A person who is dominated by their other half’s consumer choices is likely to become miserable - leading to feelings of resentment and ‘death by a thousand cuts’, say scientists.

The phenomenon has been triggered by the growing obsession with brands, they say.

And it is so strong the drinks and burgers of choice should be included on dating websites like match and eharmony.

Marketing expert Professor Gavan Fitzsimons said liking Coke when your partner chooses Pepsi may not appear a big deal. But it can be the most important factor affecting our happiness.

He said: “People think compatibility in relationships comes from having similar backgrounds, religion or education.

“But we find those things don’t explain how happy you are in life nearly as much as this notion of brand compatibility.”

Fight the low power

The study “Coke vs. Pepsi: Brand Compatibility, Relationship Power, and Life Satisfaction” found participants with ‘low power’ - those who don’t feel they can shape their partner’s behaviour - end up with a brand they don’t like as much.

Co author Danielle Brick, a PhD student now at the University of New Hampshire, said: “If you are lower in relationship power and have different brand preferences than your partner, you’re probably going to find yourself stuck with your partner’s favourite brands, over and over again.

“This could lead to a death-by-a-thousand-cuts feeling.

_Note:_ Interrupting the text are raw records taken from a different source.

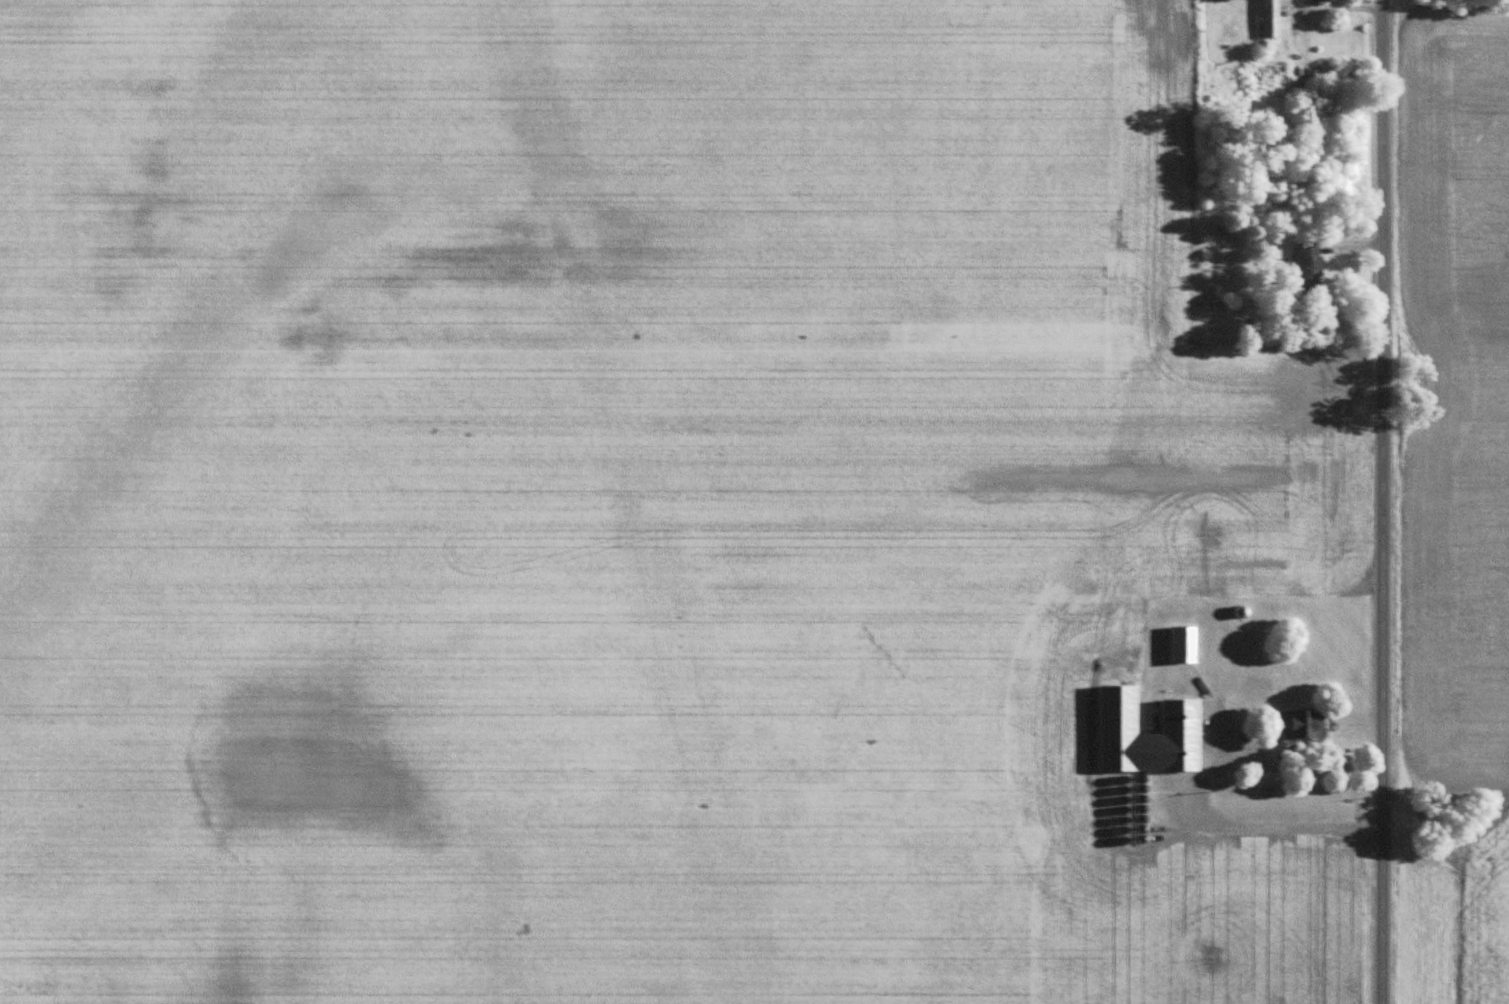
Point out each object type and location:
building: (1323, 1)
building: (1270, 19)
building: (1310, 266)
road: (1381, 502)
building: (1184, 644)
building: (1307, 724)
building: (1181, 735)
road: (1179, 797)

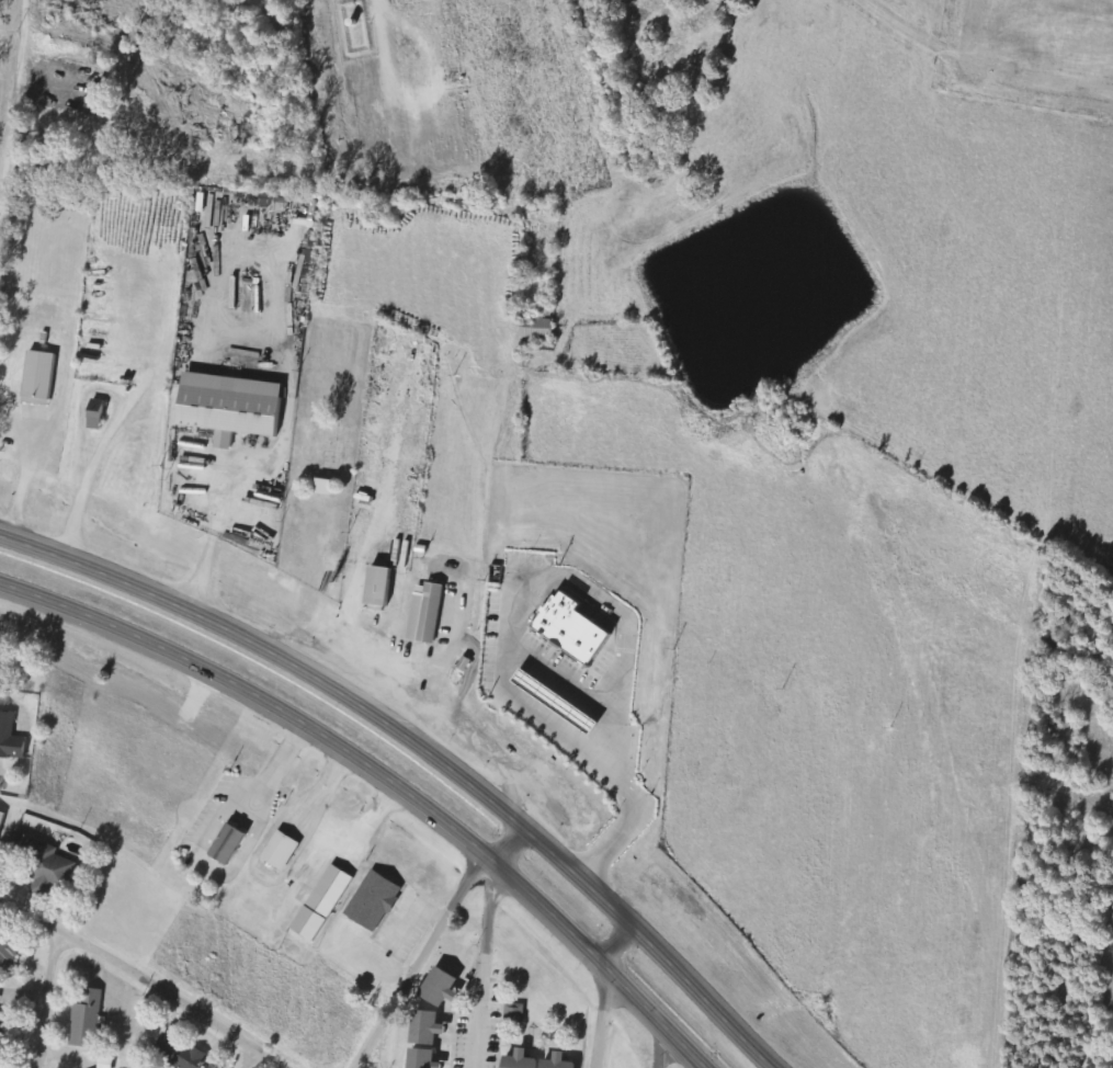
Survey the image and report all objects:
road: (14, 136)
building: (38, 379)
building: (229, 407)
building: (324, 488)
building: (376, 587)
road: (508, 601)
building: (424, 614)
building: (568, 629)
building: (553, 703)
building: (13, 738)
road: (420, 744)
road: (381, 781)
building: (3, 825)
building: (234, 844)
road: (504, 846)
building: (285, 850)
building: (59, 869)
building: (377, 900)
building: (327, 902)
road: (420, 965)
road: (145, 981)
building: (447, 986)
road: (606, 992)
building: (1, 994)
road: (46, 998)
building: (519, 1013)
building: (85, 1026)
building: (433, 1028)
road: (665, 1051)
building: (182, 1053)
building: (428, 1058)
building: (544, 1061)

Most couples won’t break up over brand incompatibility, but it leads to the low power partner becoming less and less happy.”

Experiments tracking individuals and couples for up to two years used brand preferences in fizzy drinks, coffee, chocolate, beer and cars.

The results were combined with findings on relationship power and happiness and the finding was always the same - whatever the type of product.

‘Robust effect’

Psychologist Prof Grainne Fitzsimons, also of Duke University, said: “It’s an extremely robust effect, we found it over and over and over again.”

Ms Brick said it is likely these effects have steadily gained strength as brands have evolved to play a bigger role in the daily lives of consumers.

But they aren’t given the same weight as other relationship influencing factors because they are not seen as significant.

She said: “If you are a different religion than your romantic partner, you know that if this is an issue you can’t work through, then the relationship isn’t going to last.

“Conversely, if you like Coke and your partner likes Pepsi, you are probably not going to break up over it.

“But 11 years into a relationship, when he or she keeps coming home with Pepsi, day in and day out, it might start to cause a little conflict.

“And if you are the low-power person in the relationship, who continually loses out on brands and is stuck with your partner’s preferences, you are going to be less happy.”

Dating dilemmas

The team said their study published in the Journal of Consumer Research has implications for individuals and firms.

Prof Fitzsimons said: “People who are looking for love should maybe consider including brand preferences on their dating profiles.

“There’s also an opportunity for marketers to seek to be the family brand. Even if two partners have slightly different brand preferences, if they can adopt a joint brand that both are happy about, that might increase happiness for a partner who would otherwise feel unsatisfied.”

He said family branding isn’t currently commonplace.

Prof Fitzsimons added: “Some brands are marketed as family oriented, but that’s not the same as reaching out to everyone in the family.

“It is tricky, but firms that get it right can have their brand associated with happiness and harmony - and there’s nothing better than that.”